Image seems to be filling the gap left when Powers went over to Marvel with Ultra, a new superhero book which, in issue #1, focuses entirely on three girlfriends having a night out. In fact, the cover and some scattered hints are all we have to suspect this is a superhero story at all, since the ladies mostly yammer on about their love lives before visiting an extremely phoney looking fortune teller who doesn’t recognize they’re famous but seems to know an awful lot about them. I like the uber-subtle approach the Luna Brothers are taking with this story. The market’s pretty glutted with stories that end with an “oh, by the way; he/she’s a superhero," and Ultra manages to break away from the pack. The art and production are eye-catching and distinctive, and the plot draws us in and leaves us thirsting for more.

So, what’s wrong with it? Well, the dialogue and characterization feel like a pretty desperate attempt by male writers to create a VERY female cast. It just doesn’t ring true. Also, the art style, while very nice and clean, may be just a touch too subtle for this story. When everything’s so mysterious, we need the artist to create a connection between audience and character a lot faster than this. I can almost see this being a re-written fill-in issue for Birds of Prey, but, without an prior story for this to follow, it’s hard to tell where things are going. I’m definitely going to pick up the next issue, but, for now, this first one’s just okay.
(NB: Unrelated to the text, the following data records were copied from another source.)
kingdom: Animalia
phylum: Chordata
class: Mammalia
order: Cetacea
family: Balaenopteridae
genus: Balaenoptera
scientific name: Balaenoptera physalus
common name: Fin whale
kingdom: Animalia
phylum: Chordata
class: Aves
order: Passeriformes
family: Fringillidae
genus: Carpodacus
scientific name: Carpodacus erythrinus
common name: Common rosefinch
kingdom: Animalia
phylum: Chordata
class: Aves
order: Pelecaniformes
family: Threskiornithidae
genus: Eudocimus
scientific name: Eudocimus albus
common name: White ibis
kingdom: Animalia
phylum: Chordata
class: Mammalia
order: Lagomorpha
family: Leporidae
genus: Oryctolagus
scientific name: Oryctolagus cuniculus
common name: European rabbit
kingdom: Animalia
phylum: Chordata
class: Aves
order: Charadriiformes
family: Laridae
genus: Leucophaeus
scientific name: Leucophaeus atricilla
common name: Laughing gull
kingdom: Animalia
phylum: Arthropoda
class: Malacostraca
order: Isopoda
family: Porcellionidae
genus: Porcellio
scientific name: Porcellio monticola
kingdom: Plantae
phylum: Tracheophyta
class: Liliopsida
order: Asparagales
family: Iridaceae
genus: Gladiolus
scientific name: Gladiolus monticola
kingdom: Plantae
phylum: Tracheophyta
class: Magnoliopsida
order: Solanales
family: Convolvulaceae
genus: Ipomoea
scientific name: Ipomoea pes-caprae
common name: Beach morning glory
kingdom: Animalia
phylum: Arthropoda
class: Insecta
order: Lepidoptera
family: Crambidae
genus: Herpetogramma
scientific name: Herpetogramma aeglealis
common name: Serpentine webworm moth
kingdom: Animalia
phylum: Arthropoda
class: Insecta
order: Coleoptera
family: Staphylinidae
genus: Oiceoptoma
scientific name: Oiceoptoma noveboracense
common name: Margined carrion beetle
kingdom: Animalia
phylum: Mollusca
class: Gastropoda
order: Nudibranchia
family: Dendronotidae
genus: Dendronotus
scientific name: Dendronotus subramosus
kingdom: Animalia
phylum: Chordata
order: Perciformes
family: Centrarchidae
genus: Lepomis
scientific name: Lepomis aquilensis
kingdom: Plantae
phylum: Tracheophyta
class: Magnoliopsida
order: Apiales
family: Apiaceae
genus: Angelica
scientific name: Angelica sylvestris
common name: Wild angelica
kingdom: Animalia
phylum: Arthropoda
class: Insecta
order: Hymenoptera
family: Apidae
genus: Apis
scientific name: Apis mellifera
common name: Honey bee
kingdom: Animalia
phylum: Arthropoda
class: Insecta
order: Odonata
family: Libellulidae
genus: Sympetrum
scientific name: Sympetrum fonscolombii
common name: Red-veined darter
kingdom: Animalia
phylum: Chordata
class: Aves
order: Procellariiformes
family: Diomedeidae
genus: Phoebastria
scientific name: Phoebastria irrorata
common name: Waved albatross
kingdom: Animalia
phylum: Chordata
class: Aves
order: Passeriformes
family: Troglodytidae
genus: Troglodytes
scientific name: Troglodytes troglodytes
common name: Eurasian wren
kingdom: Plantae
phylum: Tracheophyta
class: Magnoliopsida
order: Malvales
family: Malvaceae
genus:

It’s gonna be hard for people to pick up The Watch: Casus Belli #2 for a number of reasons. First, it’s small press, so your shop may not even have it. Second, it’s the third volume of The Watch, so you’ll probably be completely unfamiliar with the characters and setting. Third, this issue lacks the summary page the last issue had, so, unless you can find that first issue, you’re out of luck. Me? I read the first issue, and I’m still puzzled. From the looks of things, Phosphorescent Comics is hoping to lure you to their website so you can buy the back issues. It’s a smart plan, but I don’t think it’ll work too well.

We’ve basically got a massive superhero fight going on when a Magneto-type villain gathers the hordes from his island to attack China. The Watch go in to stop him and his cronies, and yet other villains pop-up. And then former Watch teammates pop-up. And another team of heroes is supposed to pop-up any minute now. Unfortunately, it’s all a big jumble. The fights are fun enough and the demonstrations of powers enjoyable, but it doesn’t play to any of the strengths of the mini-series format. I can appreciate that this crew has a limited operation going and would probably prefer doing an ongoing series to these minis, but the story is weak for the format and makes what could be a very enjoyable read a mediocre indie superhero book.